Since Seller's STCG is 0, his income from sale is 0, so, sum chargeable u/s 195(1) is 0.
Based on above, if no TDS is deducted u/s 195, then, in future, I cannot be held as an "assessee-in-default".
Amar
(Finance)
(48 Points)
Replied 24 June 2018
For the life of me, I could not post the links!
URLs, links for reference:
Dhirajlal Rambhia
(SEO Sai Gr. Hosp.)
(195320 Points)
Replied 25 June 2018
As per my understanding, these cases will be helpful, whenever you are making payment to NRI.
But my stand is when you stand firm about payment to resident, no need of all these exercise.

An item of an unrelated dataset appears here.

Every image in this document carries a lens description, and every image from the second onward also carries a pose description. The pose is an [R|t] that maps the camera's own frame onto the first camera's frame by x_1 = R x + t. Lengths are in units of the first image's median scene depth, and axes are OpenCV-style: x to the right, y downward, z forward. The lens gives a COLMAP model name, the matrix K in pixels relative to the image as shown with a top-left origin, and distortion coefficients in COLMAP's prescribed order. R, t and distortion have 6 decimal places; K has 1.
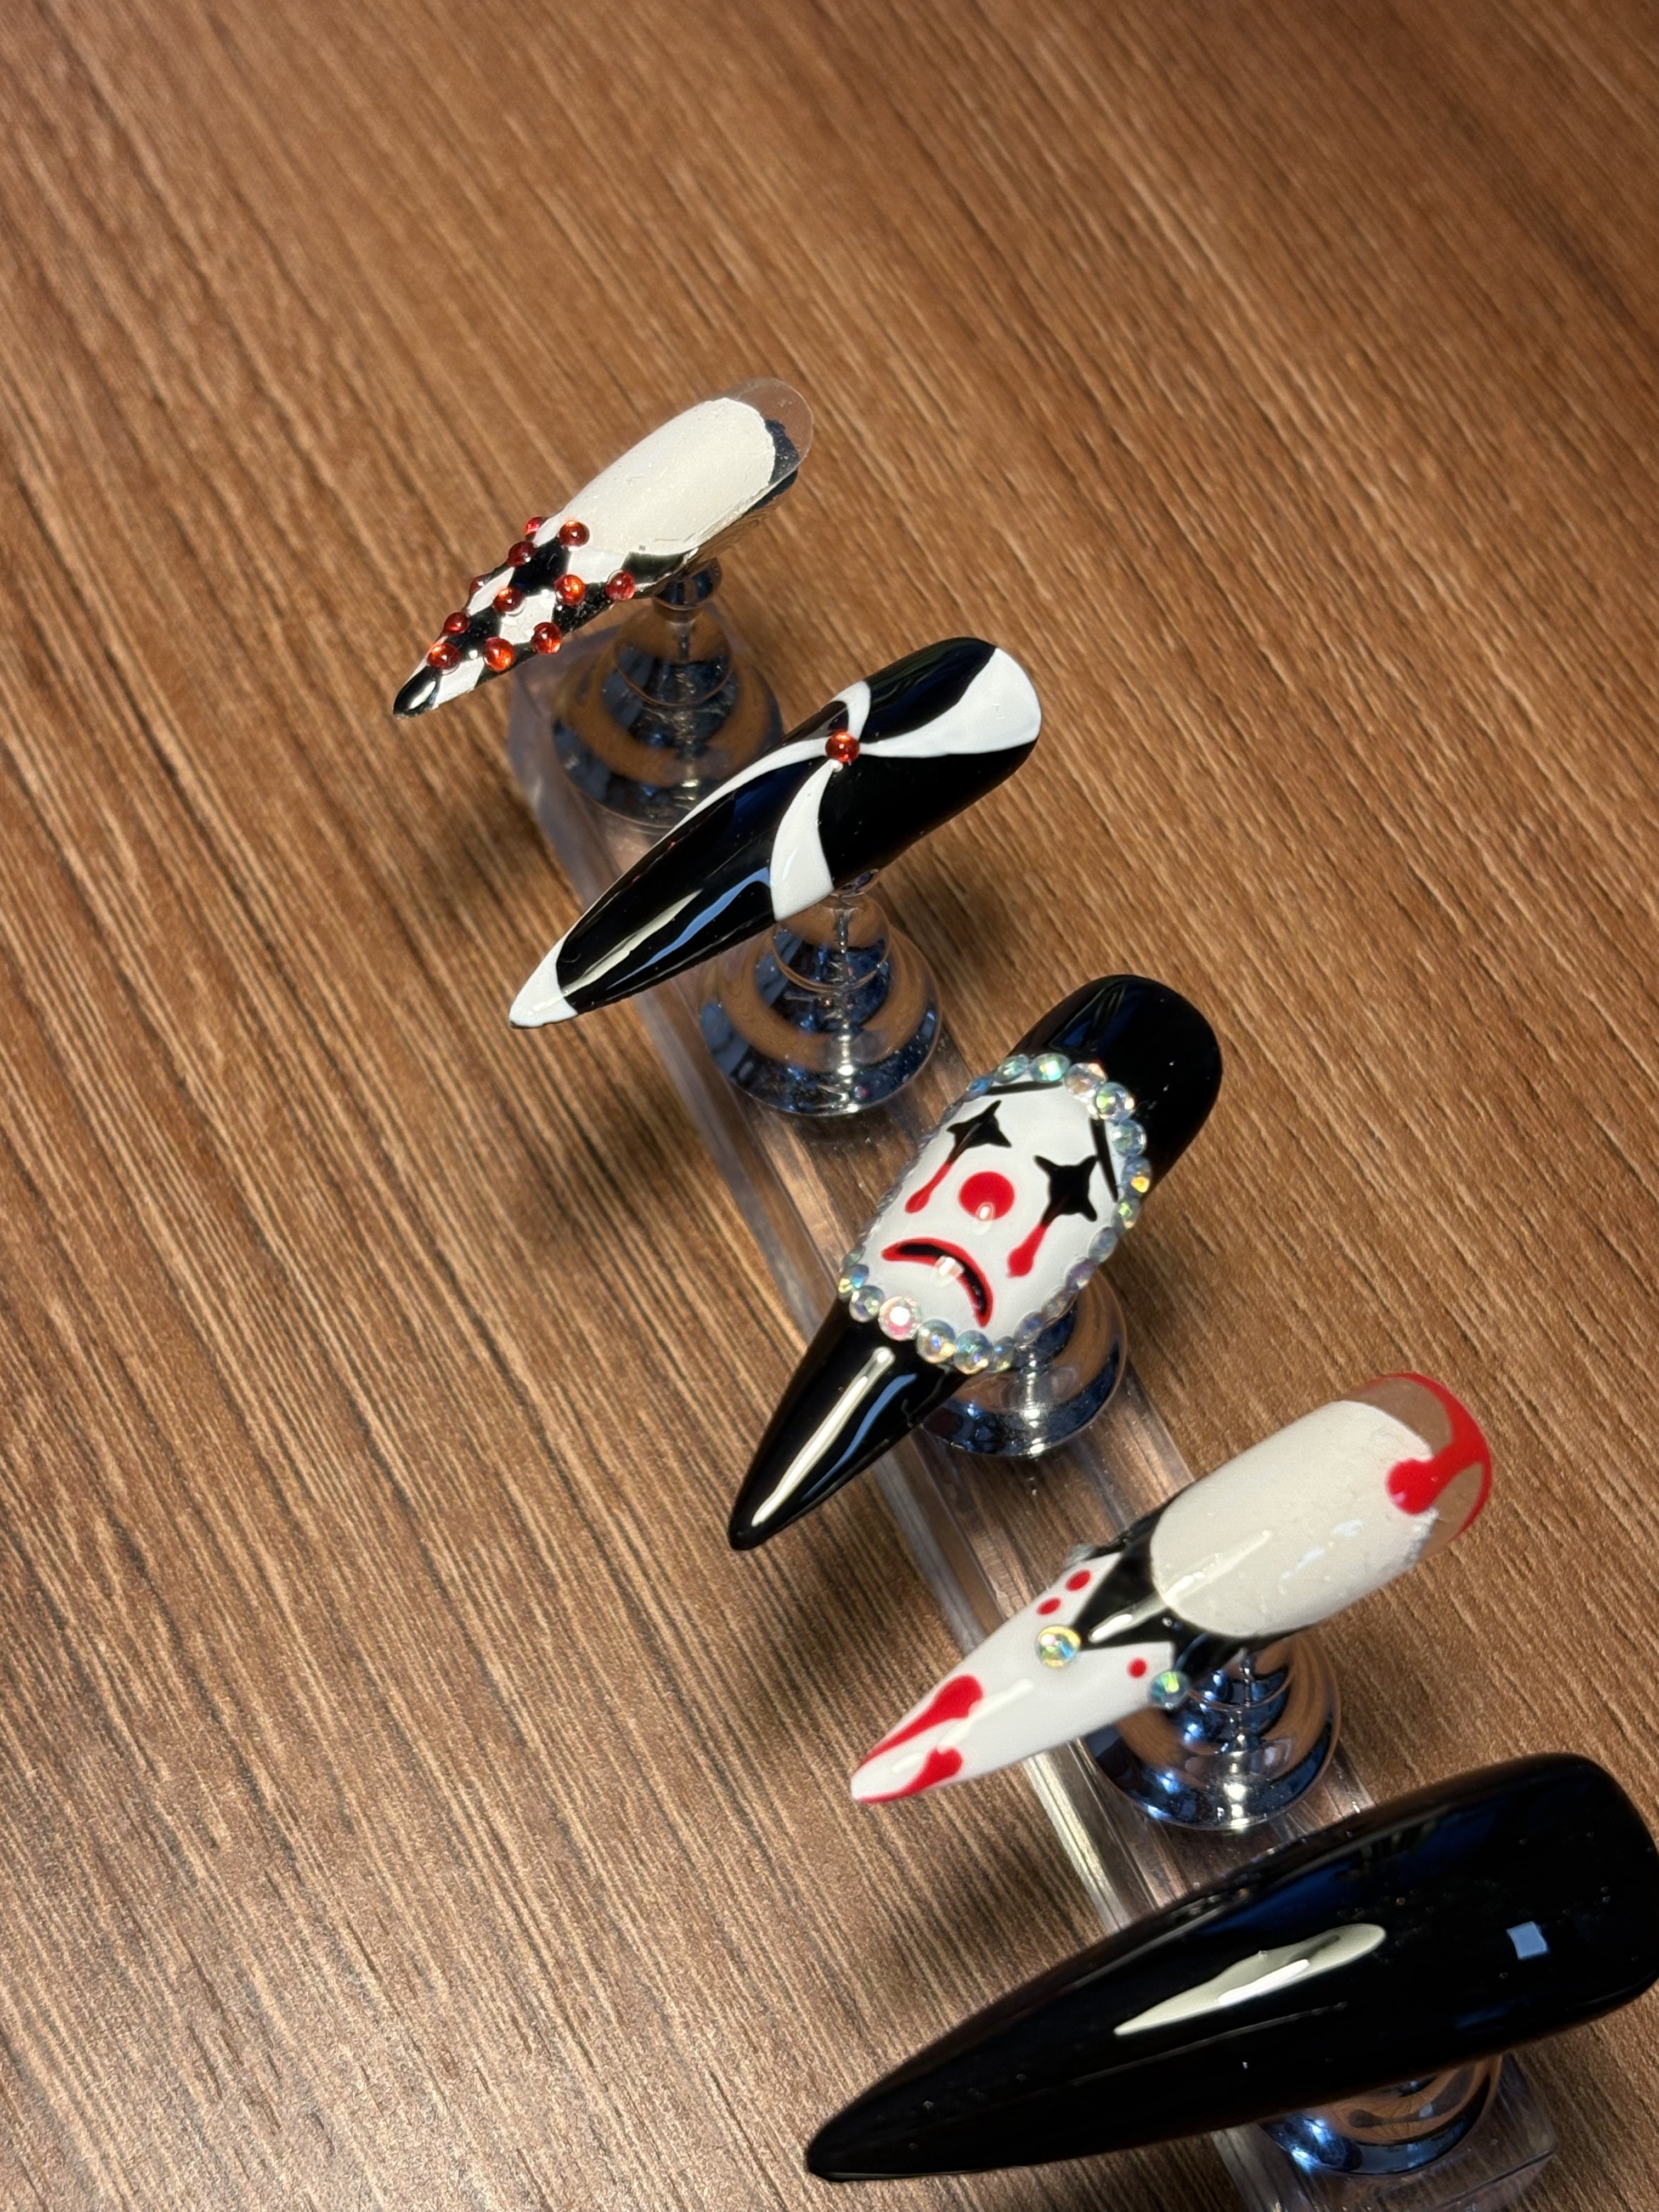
lens RADIAL K [[3997.5, 0, 830.2], [0, 3997.5, 1148.4], [0, 0, 1]] dist [0.368369, -2.457044]
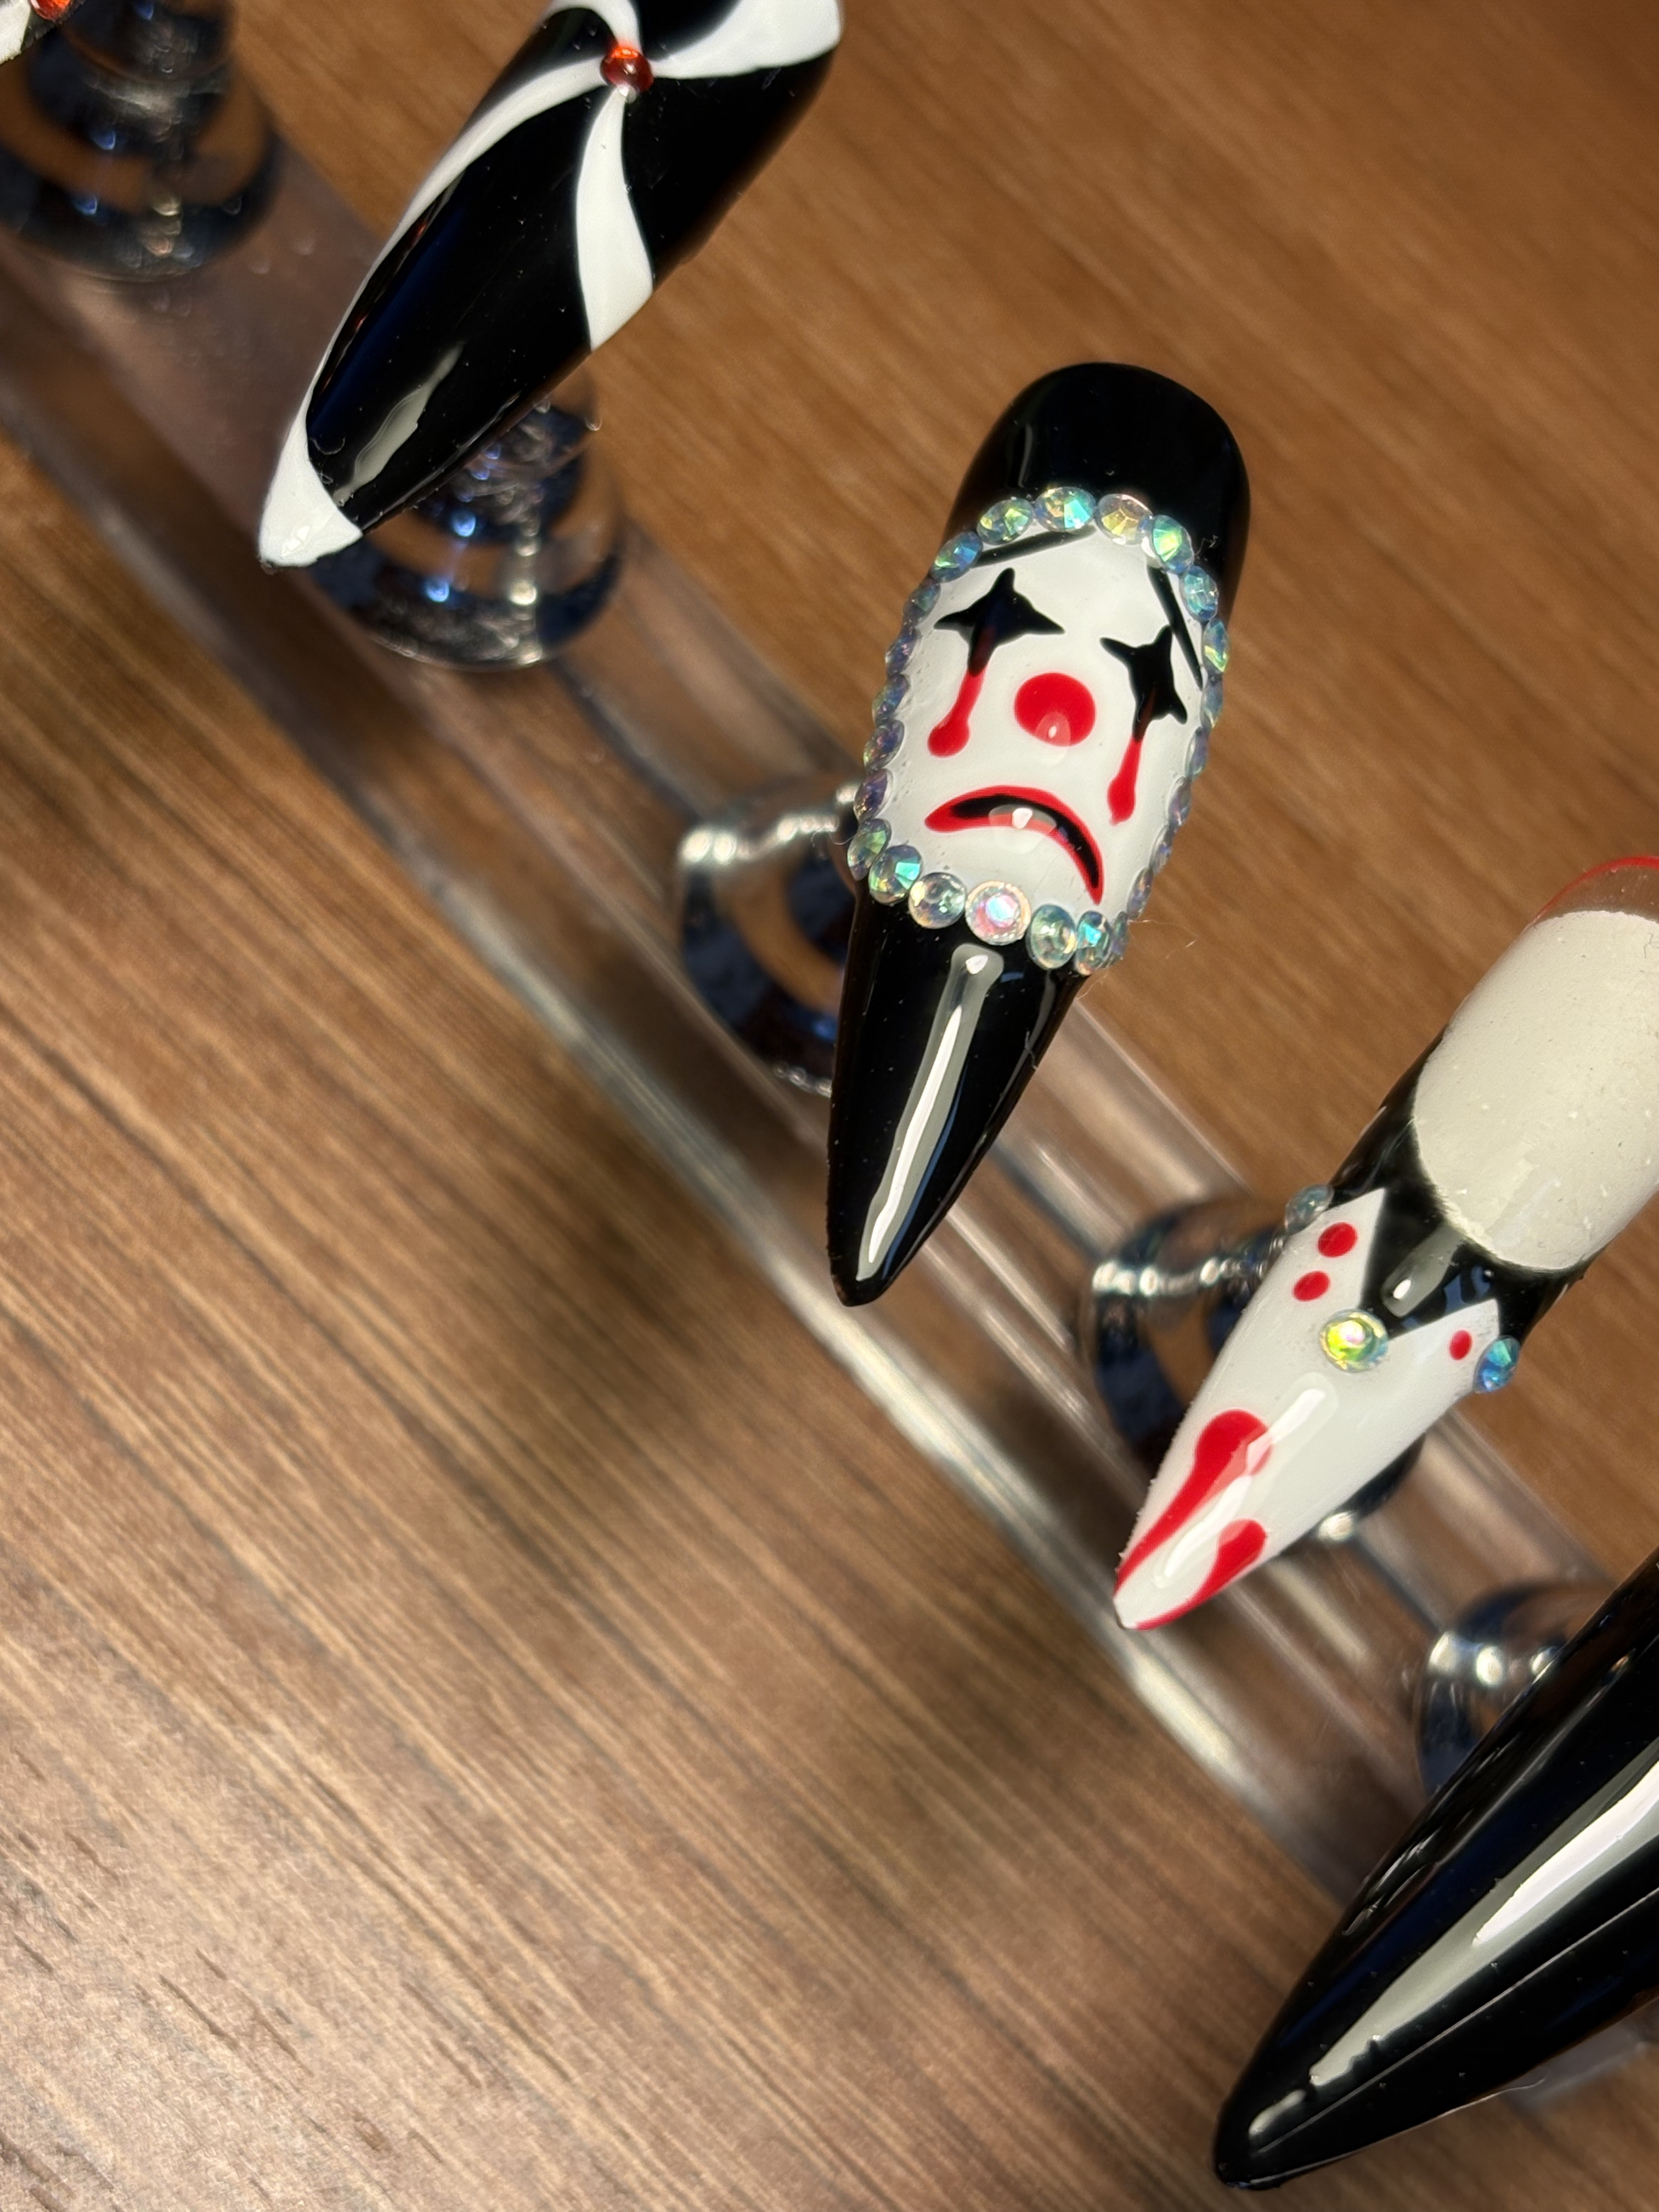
lens RADIAL K [[3997.5, 0, 830.2], [0, 3997.5, 1148.4], [0, 0, 1]] dist [0.368369, -2.457044]
pose [[0.911170, -0.201813, 0.359222, -0.231434], [0.163417, 0.977337, 0.134564, -0.011919], [-0.378238, -0.063908, 0.923500, 0.359948]]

You have to just ascertain that the seller is resident indian, when the transaction materiallized. Which he himself confirms with all his statements and documents......
One more thing as a proof, take a copy of ITR filed for AY 2018-19 (to be filed currently)
If he has filed the same as 'resident', department would not be able to question anymore......
About indemnity bond, when your advocate has already incorporated the clause in deed, no need for additional document.
Moreover, even if he becomes NRI for current year, that is based on days after your transaction materiallized.